SUNY will lead a collaborative management team in partnership with the Corporation for a Skilled Workforce, and the George Washington University Program on Skills, Credentials & Workforce Policy. The management team will coordinate with System-level Steering Committees and Institutional Academic Teams that bring expertise in credentialing and curricular reform, transformative change, state and institutional policy, workforce development, and quality assurance. A 100+-member national advisory board representing postsecondary institutions and systems, industry, military, accreditors, philanthropy, and think tanks will advise the project.

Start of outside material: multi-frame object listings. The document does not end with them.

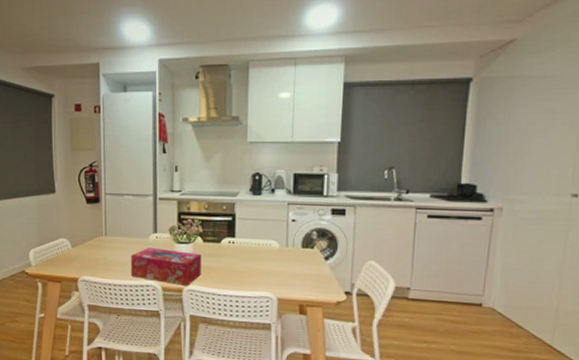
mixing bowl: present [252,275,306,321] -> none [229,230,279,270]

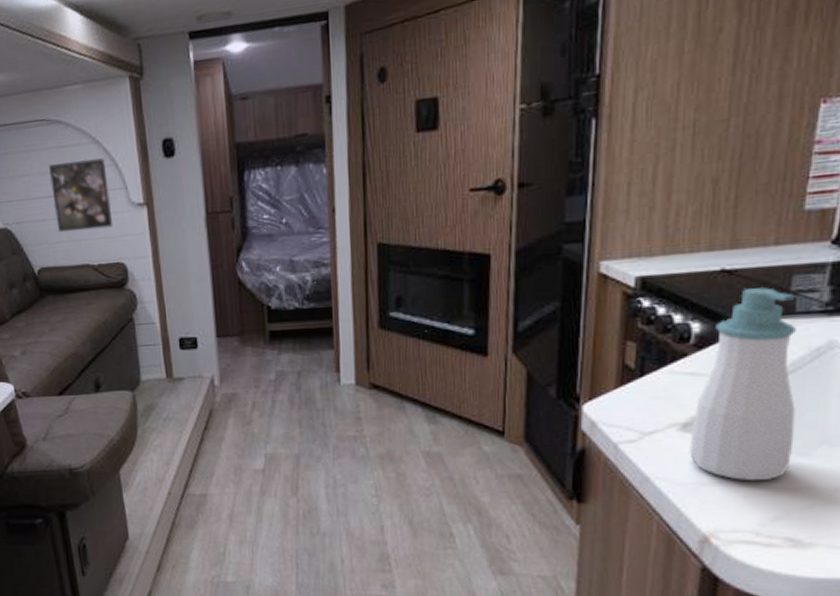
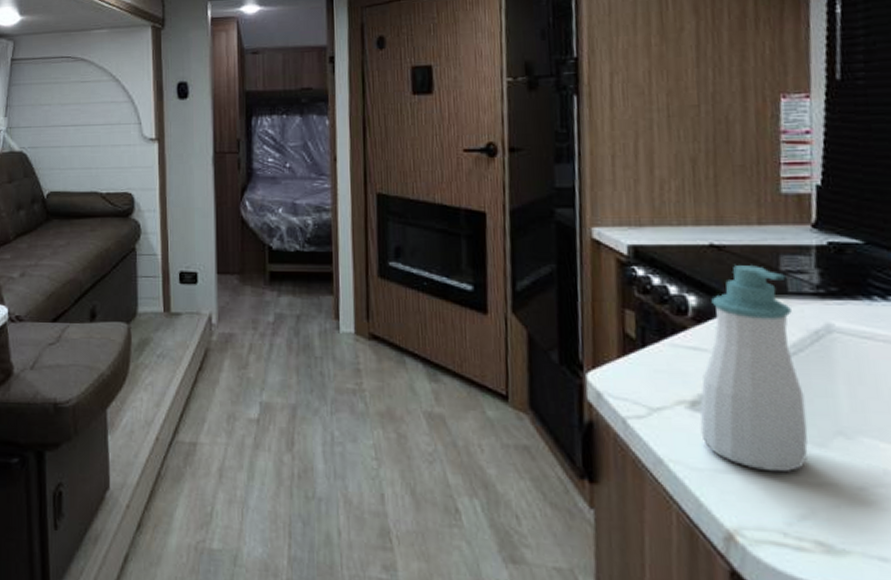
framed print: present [49,158,114,233] -> none [69,94,125,160]

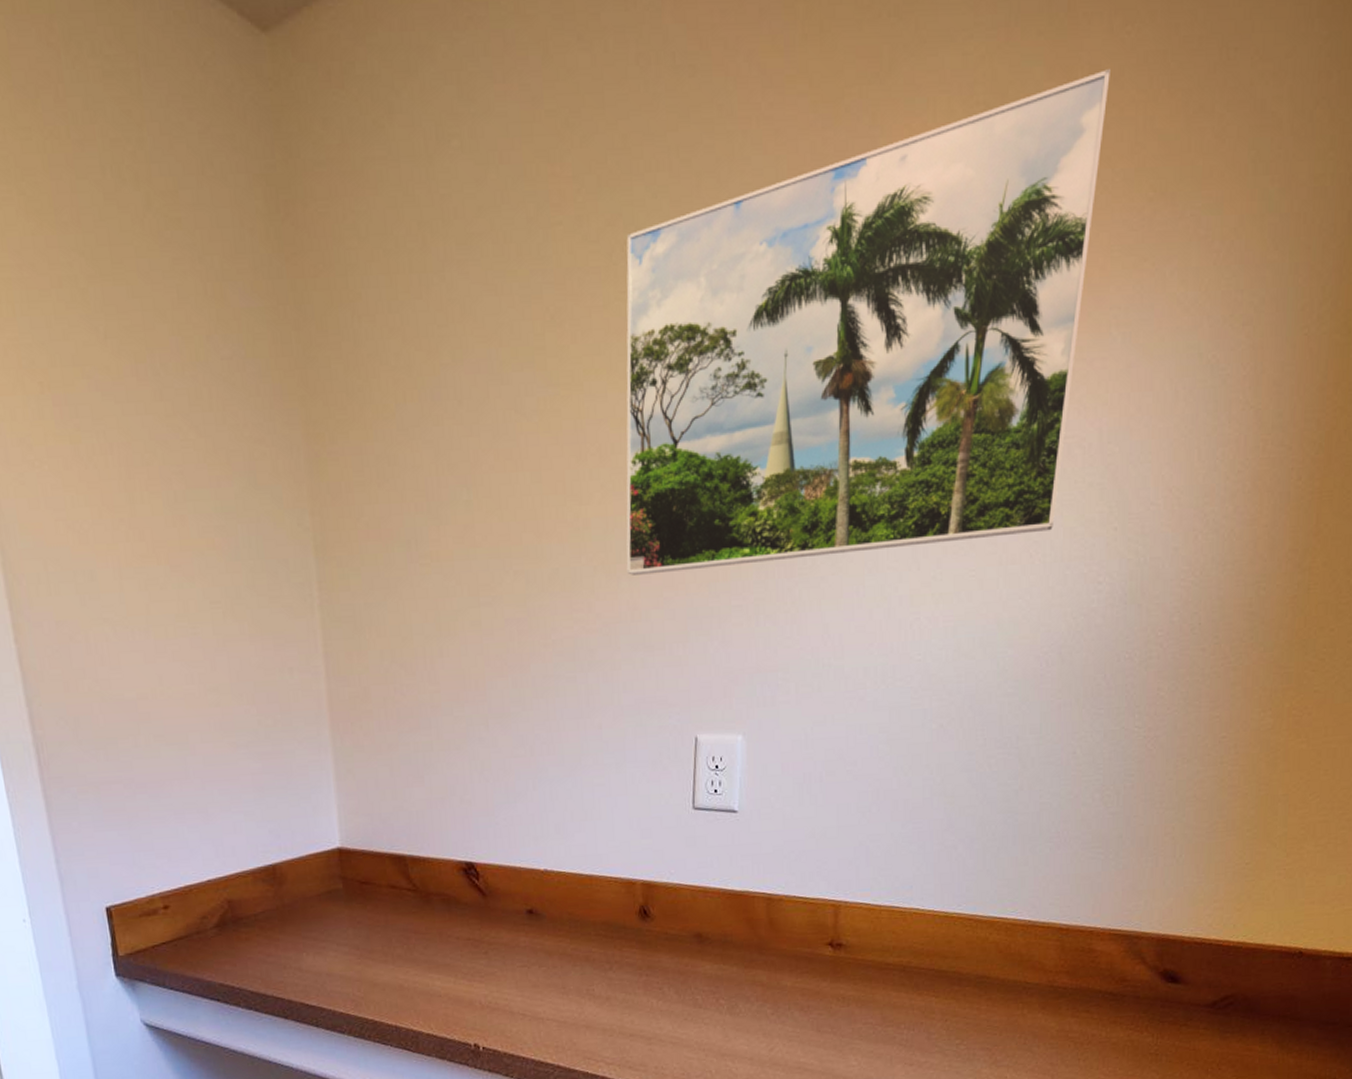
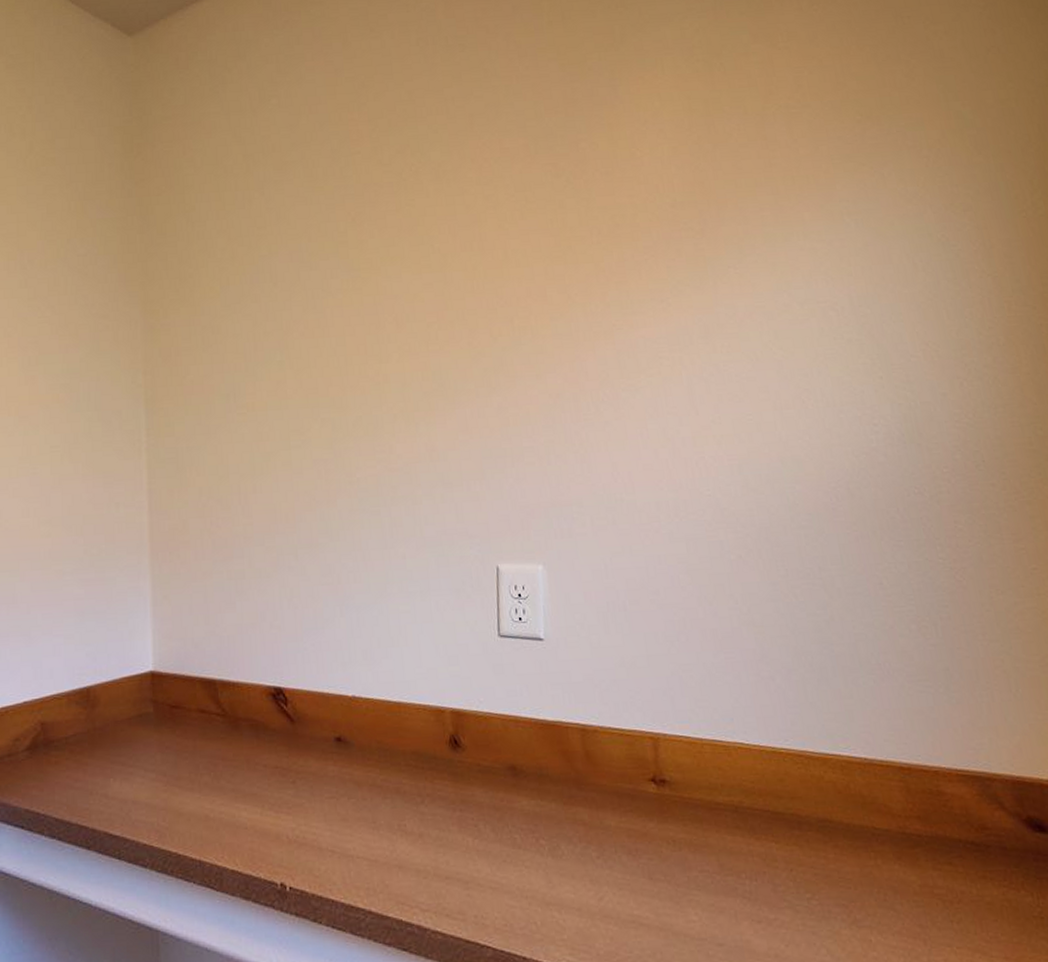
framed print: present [626,69,1110,575] -> none [414,34,821,422]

Products: The project team will implement 90 incremental credentials at the undergraduate, graduate, and continuing education levels at institutions across three states. The team will generate exploratory findings on the promise of incremental credentials for improving student access to, persistence in, and completion of postsecondary credentials. The team will generate the following products: a revised IC Framework for dissemination to other institutions interested in implementing incremental credentials; policy change recommendations that demonstrate the type/level of change required in regulatory systems to facilitate incremental credentialing systems at postsecondary institutions; and a host of print, digital, and social media products as part of a national communication campaign to share scalable strategies for systemic change in postsecondary credentialing.